In future studies, it would be worthwhile to further examine the consistency of the observation in this study with individual longitudinal data. More perspective studies are needed to confirm the effect of using EMM on TB treatment outcomes.

Furthermore, with the development of the technology, EMMs that provide real-time data could be an option, especially in some economically developed regions. We suggest doing operational research under programmatic conditions in the future.

Limitations

Despite the strengths of the present study, there are some limitations. A potential limitation was that we relied on secondary programme data, and it is possible there were errors in recordings. The limitations of the ecological design should also be taken into account, as we can’t determine a potential direct cause and effect relationship between the increasing coverage of EMM and the improved TB treatment outcomes.
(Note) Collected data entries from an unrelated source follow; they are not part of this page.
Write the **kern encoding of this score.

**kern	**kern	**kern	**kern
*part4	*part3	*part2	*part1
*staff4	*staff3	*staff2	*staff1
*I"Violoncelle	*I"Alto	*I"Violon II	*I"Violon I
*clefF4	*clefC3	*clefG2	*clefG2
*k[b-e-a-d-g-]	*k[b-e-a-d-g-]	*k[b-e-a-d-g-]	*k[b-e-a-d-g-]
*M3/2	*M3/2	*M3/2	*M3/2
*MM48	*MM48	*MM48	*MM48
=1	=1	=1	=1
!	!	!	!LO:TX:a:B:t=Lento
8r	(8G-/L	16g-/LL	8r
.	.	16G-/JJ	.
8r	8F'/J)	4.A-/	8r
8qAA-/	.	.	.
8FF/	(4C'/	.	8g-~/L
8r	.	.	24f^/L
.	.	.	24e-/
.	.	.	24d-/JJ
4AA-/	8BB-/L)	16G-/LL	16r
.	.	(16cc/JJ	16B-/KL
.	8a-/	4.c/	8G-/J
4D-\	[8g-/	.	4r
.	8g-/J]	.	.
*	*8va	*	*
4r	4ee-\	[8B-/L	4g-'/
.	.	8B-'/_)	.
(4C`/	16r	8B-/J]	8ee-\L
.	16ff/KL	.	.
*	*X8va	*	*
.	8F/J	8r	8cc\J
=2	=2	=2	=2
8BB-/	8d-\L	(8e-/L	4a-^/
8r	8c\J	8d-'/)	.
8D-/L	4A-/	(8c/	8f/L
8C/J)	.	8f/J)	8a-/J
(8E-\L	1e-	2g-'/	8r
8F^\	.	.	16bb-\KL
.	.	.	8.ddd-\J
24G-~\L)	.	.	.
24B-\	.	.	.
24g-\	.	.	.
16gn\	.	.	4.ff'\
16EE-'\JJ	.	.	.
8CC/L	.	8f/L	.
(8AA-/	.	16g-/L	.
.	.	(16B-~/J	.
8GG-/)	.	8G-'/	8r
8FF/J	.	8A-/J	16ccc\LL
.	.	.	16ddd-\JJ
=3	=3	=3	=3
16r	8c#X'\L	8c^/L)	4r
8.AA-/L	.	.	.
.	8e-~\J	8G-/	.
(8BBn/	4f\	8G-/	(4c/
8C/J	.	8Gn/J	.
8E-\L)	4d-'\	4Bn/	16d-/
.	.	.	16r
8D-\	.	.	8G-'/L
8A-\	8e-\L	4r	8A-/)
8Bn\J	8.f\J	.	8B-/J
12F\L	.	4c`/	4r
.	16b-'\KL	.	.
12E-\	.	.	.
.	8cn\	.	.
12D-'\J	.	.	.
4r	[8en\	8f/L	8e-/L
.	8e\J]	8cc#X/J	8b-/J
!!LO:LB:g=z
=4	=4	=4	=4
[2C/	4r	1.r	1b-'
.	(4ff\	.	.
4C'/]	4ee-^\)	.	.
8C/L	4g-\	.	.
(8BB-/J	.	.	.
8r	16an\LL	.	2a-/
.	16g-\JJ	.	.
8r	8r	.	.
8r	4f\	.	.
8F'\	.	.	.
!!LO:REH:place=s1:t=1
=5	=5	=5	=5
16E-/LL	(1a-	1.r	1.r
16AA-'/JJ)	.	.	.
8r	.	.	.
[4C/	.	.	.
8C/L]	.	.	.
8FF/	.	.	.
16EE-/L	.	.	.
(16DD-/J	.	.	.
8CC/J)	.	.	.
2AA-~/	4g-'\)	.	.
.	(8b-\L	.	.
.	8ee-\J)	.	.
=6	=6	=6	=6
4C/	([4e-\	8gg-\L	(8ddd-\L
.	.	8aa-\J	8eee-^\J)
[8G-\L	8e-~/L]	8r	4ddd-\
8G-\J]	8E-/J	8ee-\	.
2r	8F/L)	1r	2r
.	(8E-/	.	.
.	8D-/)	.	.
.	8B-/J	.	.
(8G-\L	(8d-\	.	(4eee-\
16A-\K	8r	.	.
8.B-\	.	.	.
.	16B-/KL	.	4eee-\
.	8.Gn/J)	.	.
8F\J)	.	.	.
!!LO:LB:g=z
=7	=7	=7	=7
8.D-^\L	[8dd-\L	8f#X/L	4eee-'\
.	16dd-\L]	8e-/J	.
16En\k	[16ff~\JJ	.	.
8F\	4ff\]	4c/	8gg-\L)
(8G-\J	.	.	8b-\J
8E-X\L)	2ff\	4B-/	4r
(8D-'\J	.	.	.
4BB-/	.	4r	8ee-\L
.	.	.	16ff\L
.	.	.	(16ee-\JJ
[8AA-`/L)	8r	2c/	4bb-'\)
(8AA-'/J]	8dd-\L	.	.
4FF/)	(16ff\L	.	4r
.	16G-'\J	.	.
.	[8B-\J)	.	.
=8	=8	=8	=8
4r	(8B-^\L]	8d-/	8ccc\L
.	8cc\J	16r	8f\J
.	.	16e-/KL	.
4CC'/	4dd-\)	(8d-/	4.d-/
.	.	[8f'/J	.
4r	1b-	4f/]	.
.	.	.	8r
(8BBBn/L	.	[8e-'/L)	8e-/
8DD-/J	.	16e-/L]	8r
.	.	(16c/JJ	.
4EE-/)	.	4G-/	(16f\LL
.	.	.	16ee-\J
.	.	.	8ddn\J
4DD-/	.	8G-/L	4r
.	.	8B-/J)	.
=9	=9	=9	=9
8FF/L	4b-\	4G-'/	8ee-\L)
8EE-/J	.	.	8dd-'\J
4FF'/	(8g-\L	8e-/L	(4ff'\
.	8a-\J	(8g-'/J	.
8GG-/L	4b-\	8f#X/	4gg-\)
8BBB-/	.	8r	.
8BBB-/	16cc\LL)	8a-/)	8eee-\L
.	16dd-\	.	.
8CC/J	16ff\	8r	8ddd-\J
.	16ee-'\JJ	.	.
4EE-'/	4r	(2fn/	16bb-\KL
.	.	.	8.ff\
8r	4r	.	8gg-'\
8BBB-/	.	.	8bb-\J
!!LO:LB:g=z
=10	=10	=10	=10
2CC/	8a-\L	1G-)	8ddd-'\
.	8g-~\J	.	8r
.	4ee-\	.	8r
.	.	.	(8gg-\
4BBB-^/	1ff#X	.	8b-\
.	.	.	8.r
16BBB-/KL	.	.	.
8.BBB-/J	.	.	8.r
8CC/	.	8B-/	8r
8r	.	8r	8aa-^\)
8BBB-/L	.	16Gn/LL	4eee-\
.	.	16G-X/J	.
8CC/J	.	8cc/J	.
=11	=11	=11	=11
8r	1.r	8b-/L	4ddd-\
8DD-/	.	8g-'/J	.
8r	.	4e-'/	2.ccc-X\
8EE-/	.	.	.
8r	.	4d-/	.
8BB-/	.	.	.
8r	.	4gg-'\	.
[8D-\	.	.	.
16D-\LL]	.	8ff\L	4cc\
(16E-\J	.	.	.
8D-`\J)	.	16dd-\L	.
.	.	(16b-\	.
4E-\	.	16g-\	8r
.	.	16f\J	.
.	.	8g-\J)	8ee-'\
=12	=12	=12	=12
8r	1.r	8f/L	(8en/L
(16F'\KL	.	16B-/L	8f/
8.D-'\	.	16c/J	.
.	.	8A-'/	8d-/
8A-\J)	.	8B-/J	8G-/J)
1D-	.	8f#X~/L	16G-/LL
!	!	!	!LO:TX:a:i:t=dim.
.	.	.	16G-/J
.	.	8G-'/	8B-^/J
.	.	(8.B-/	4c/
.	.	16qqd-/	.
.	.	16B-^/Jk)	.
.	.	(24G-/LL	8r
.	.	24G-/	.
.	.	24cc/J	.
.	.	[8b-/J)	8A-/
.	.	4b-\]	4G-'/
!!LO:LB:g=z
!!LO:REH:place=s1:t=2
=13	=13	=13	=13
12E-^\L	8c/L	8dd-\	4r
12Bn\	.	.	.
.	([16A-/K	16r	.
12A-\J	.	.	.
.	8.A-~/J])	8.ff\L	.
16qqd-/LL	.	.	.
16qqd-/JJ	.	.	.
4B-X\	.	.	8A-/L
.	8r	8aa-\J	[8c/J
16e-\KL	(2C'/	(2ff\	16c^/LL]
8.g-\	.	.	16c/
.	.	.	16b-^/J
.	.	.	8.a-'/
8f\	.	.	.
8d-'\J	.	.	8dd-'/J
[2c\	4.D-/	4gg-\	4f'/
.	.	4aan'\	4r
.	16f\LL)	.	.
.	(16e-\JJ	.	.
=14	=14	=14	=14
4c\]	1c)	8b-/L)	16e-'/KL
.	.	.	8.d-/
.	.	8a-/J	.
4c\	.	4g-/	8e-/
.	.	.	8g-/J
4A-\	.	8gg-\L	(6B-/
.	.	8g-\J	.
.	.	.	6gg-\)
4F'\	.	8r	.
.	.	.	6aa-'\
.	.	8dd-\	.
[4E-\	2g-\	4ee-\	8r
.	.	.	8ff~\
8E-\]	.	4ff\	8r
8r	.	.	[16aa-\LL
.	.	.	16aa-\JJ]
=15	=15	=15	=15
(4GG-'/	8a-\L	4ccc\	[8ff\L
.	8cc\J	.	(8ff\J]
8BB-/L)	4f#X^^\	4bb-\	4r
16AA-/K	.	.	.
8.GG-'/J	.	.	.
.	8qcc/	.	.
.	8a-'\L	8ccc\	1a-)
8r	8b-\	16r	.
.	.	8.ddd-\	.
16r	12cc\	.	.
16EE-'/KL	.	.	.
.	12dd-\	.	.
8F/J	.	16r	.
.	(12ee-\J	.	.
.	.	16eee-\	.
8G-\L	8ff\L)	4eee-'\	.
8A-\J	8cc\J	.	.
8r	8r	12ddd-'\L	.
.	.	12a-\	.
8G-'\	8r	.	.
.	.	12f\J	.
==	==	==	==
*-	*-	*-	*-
Another potential limitation of this study was the absence of a controlled district, as all the 138 counties were implementing EMM, and we couldn’t evaluate the impact of other interventions on the treatment outcomes. Finally, we didn’t conduct the cost-effectiveness analysis to compare the cost of EMMS with other methods.

Conclusions

Under programmatic settings, we found a statistically significant effect between increasing coverage of EMM and treatment success proportion at the county level. More prospective studies are needed to confirm the effect of using EMM on TB treatment outcomes. We suggest doing operational research on EMMs that provides real-time data under programmatic conditions in the future.